• [Problem]
The records that follow are to be transcribed in full, without their images.

• [Material shown]

----------------

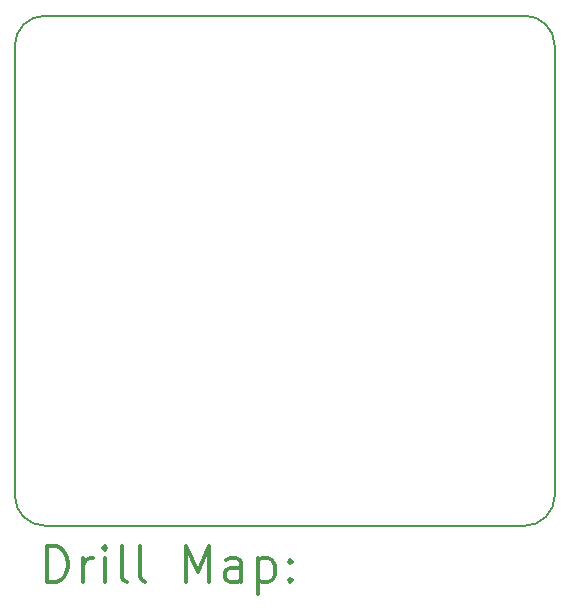
<source format=gbr>
%FSLAX45Y45*%
G04 Gerber Fmt 4.5, Leading zero omitted, Abs format (unit mm)*
G04 Created by KiCad (PCBNEW 5.0.1) date Sun 03 Feb 2019 02:08:52 PM CET*
%MOMM*%
%LPD*%
G01*
G04 APERTURE LIST*
%ADD10C,0.150000*%
%ADD11C,0.200000*%
%ADD12C,0.300000*%
G04 APERTURE END LIST*
D10*
X10033000Y-9271000D02*
G75*
G02X9779000Y-9017000I0J254000D01*
G01*
X9779000Y-5207000D02*
G75*
G02X10033000Y-4953000I254000J0D01*
G01*
X14097000Y-4953000D02*
G75*
G02X14351000Y-5207000I0J-254000D01*
G01*
X14097000Y-4953000D02*
X10033000Y-4953000D01*
X14351000Y-9017000D02*
X14351000Y-5207000D01*
X14351000Y-9017000D02*
G75*
G02X14097000Y-9271000I-254000J0D01*
G01*
D11*
X9779000Y-9017000D02*
X9779000Y-5207000D01*
X14097000Y-9271000D02*
X10033000Y-9271000D01*
D11*
D12*
X10055428Y-9746714D02*
X10055428Y-9446714D01*
X10126857Y-9446714D01*
X10169714Y-9461000D01*
X10198286Y-9489572D01*
X10212571Y-9518143D01*
X10226857Y-9575286D01*
X10226857Y-9618143D01*
X10212571Y-9675286D01*
X10198286Y-9703857D01*
X10169714Y-9732429D01*
X10126857Y-9746714D01*
X10055428Y-9746714D01*
X10355428Y-9746714D02*
X10355428Y-9546714D01*
X10355428Y-9603857D02*
X10369714Y-9575286D01*
X10384000Y-9561000D01*
X10412571Y-9546714D01*
X10441143Y-9546714D01*
X10541143Y-9746714D02*
X10541143Y-9546714D01*
X10541143Y-9446714D02*
X10526857Y-9461000D01*
X10541143Y-9475286D01*
X10555428Y-9461000D01*
X10541143Y-9446714D01*
X10541143Y-9475286D01*
X10726857Y-9746714D02*
X10698286Y-9732429D01*
X10684000Y-9703857D01*
X10684000Y-9446714D01*
X10884000Y-9746714D02*
X10855428Y-9732429D01*
X10841143Y-9703857D01*
X10841143Y-9446714D01*
X11226857Y-9746714D02*
X11226857Y-9446714D01*
X11326857Y-9661000D01*
X11426857Y-9446714D01*
X11426857Y-9746714D01*
X11698286Y-9746714D02*
X11698286Y-9589572D01*
X11684000Y-9561000D01*
X11655428Y-9546714D01*
X11598286Y-9546714D01*
X11569714Y-9561000D01*
X11698286Y-9732429D02*
X11669714Y-9746714D01*
X11598286Y-9746714D01*
X11569714Y-9732429D01*
X11555428Y-9703857D01*
X11555428Y-9675286D01*
X11569714Y-9646714D01*
X11598286Y-9632429D01*
X11669714Y-9632429D01*
X11698286Y-9618143D01*
X11841143Y-9546714D02*
X11841143Y-9846714D01*
X11841143Y-9561000D02*
X11869714Y-9546714D01*
X11926857Y-9546714D01*
X11955428Y-9561000D01*
X11969714Y-9575286D01*
X11984000Y-9603857D01*
X11984000Y-9689572D01*
X11969714Y-9718143D01*
X11955428Y-9732429D01*
X11926857Y-9746714D01*
X11869714Y-9746714D01*
X11841143Y-9732429D01*
X12112571Y-9718143D02*
X12126857Y-9732429D01*
X12112571Y-9746714D01*
X12098286Y-9732429D01*
X12112571Y-9718143D01*
X12112571Y-9746714D01*
X12112571Y-9561000D02*
X12126857Y-9575286D01*
X12112571Y-9589572D01*
X12098286Y-9575286D01*
X12112571Y-9561000D01*
X12112571Y-9589572D01*
M02*

</source>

----------------

• [Task answer]
<source format=gbr>
%FSLAX45Y45*%
G04 Gerber Fmt 4.5, Leading zero omitted, Abs format (unit mm)*
G04 Created by KiCad (PCBNEW 5.0.1) date Sun 03 Feb 2019 02:08:52 PM CET*
%MOMM*%
%LPD*%
G01*
G04 APERTURE LIST*
%ADD10C,0.150000*%
%ADD11C,0.200000*%
%ADD12C,0.300000*%
G04 APERTURE END LIST*
D10*
X10033000Y-9271000D02*
G75*
G02X9779000Y-9017000I0J254000D01*
G01*
X9779000Y-5207000D02*
G75*
G02X10033000Y-4953000I254000J0D01*
G01*
X14097000Y-4953000D02*
G75*
G02X14351000Y-5207000I0J-254000D01*
G01*
X14097000Y-4953000D02*
X10033000Y-4953000D01*
X14351000Y-9017000D02*
X14351000Y-5207000D01*
X14351000Y-9017000D02*
G75*
G02X14097000Y-9271000I-254000J0D01*
G01*
D11*
X9779000Y-9017000D02*
X9779000Y-5207000D01*
X14097000Y-9271000D02*
X10033000Y-9271000D01*
D11*
D12*
X10055428Y-9746714D02*
X10055428Y-9446714D01*
X10126857Y-9446714D01*
X10169714Y-9461000D01*
X10198286Y-9489572D01*
X10212571Y-9518143D01*
X10226857Y-9575286D01*
X10226857Y-9618143D01*
X10212571Y-9675286D01*
X10198286Y-9703857D01*
X10169714Y-9732429D01*
X10126857Y-9746714D01*
X10055428Y-9746714D01*
X10355428Y-9746714D02*
X10355428Y-9546714D01*
X10355428Y-9603857D02*
X10369714Y-9575286D01*
X10384000Y-9561000D01*
X10412571Y-9546714D01*
X10441143Y-9546714D01*
X10541143Y-9746714D02*
X10541143Y-9546714D01*
X10541143Y-9446714D02*
X10526857Y-9461000D01*
X10541143Y-9475286D01*
X10555428Y-9461000D01*
X10541143Y-9446714D01*
X10541143Y-9475286D01*
X10726857Y-9746714D02*
X10698286Y-9732429D01*
X10684000Y-9703857D01*
X10684000Y-9446714D01*
X10884000Y-9746714D02*
X10855428Y-9732429D01*
X10841143Y-9703857D01*
X10841143Y-9446714D01*
X11226857Y-9746714D02*
X11226857Y-9446714D01*
X11326857Y-9661000D01*
X11426857Y-9446714D01*
X11426857Y-9746714D01*
X11698286Y-9746714D02*
X11698286Y-9589572D01*
X11684000Y-9561000D01*
X11655428Y-9546714D01*
X11598286Y-9546714D01*
X11569714Y-9561000D01*
X11698286Y-9732429D02*
X11669714Y-9746714D01*
X11598286Y-9746714D01*
X11569714Y-9732429D01*
X11555428Y-9703857D01*
X11555428Y-9675286D01*
X11569714Y-9646714D01*
X11598286Y-9632429D01*
X11669714Y-9632429D01*
X11698286Y-9618143D01*
X11841143Y-9546714D02*
X11841143Y-9846714D01*
X11841143Y-9561000D02*
X11869714Y-9546714D01*
X11926857Y-9546714D01*
X11955428Y-9561000D01*
X11969714Y-9575286D01*
X11984000Y-9603857D01*
X11984000Y-9689572D01*
X11969714Y-9718143D01*
X11955428Y-9732429D01*
X11926857Y-9746714D01*
X11869714Y-9746714D01*
X11841143Y-9732429D01*
X12112571Y-9718143D02*
X12126857Y-9732429D01*
X12112571Y-9746714D01*
X12098286Y-9732429D01*
X12112571Y-9718143D01*
X12112571Y-9746714D01*
X12112571Y-9561000D02*
X12126857Y-9575286D01*
X12112571Y-9589572D01*
X12098286Y-9575286D01*
X12112571Y-9561000D01*
X12112571Y-9589572D01*
M02*

</source>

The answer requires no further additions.